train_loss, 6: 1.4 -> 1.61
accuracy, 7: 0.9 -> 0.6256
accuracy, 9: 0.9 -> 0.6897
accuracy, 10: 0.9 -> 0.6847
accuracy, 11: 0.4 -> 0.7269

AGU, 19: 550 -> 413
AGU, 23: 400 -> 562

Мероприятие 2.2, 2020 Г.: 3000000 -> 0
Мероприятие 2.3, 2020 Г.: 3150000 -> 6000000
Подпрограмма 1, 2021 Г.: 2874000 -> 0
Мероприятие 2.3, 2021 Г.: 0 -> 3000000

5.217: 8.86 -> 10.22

--

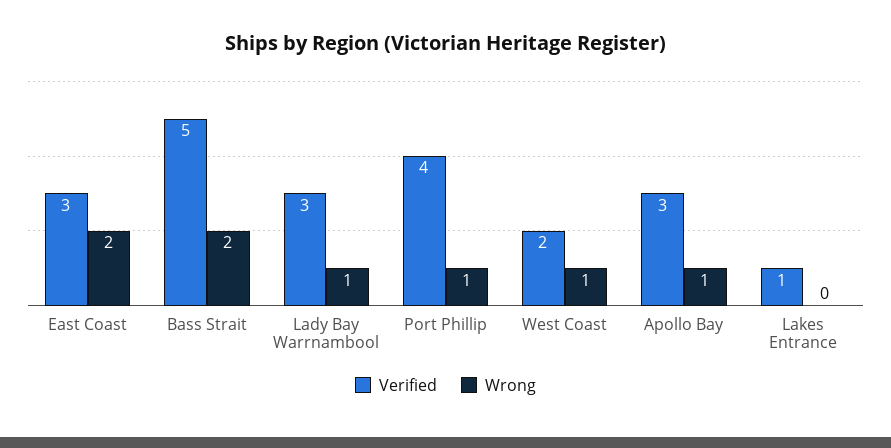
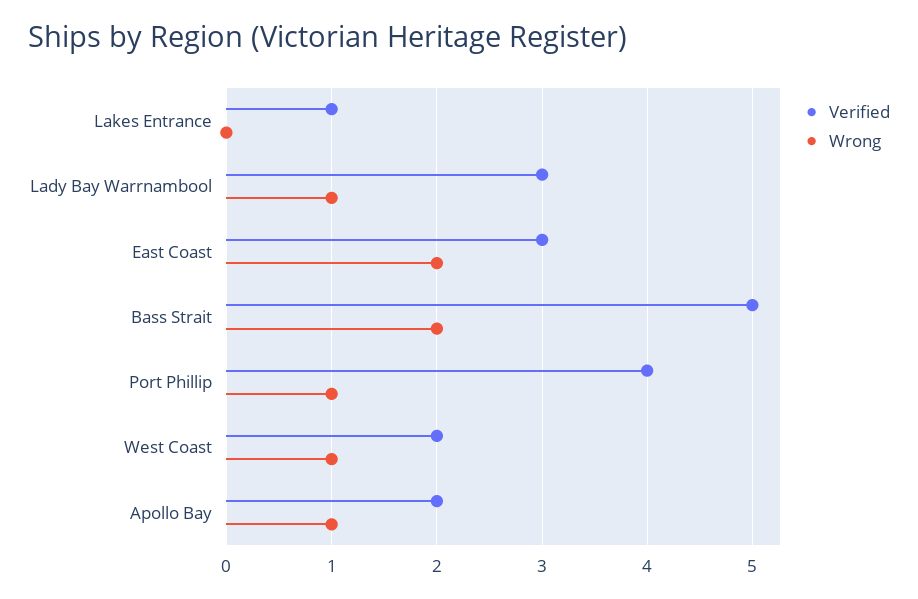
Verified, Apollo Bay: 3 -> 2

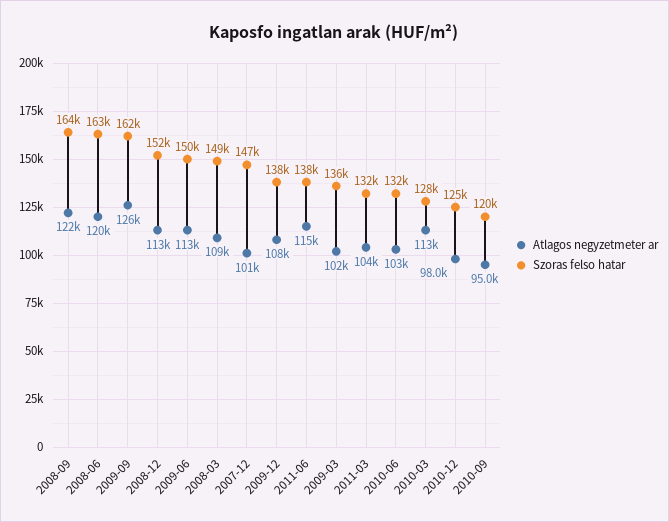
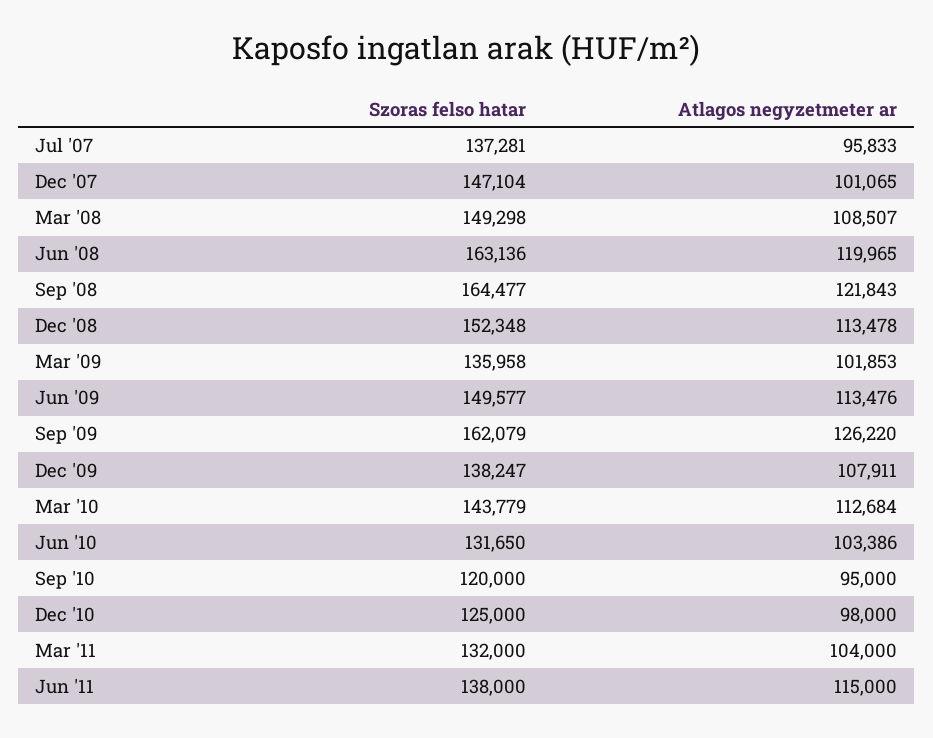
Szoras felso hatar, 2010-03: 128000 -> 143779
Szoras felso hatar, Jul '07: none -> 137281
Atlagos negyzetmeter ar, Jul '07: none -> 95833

> **About this task**
Scan the records for lines that hold "hatar", and reproduce each one you find.

> **Completed task**
Szoras felso hatar, 2010-03: 128000 -> 143779
Szoras felso hatar, Jul '07: none -> 137281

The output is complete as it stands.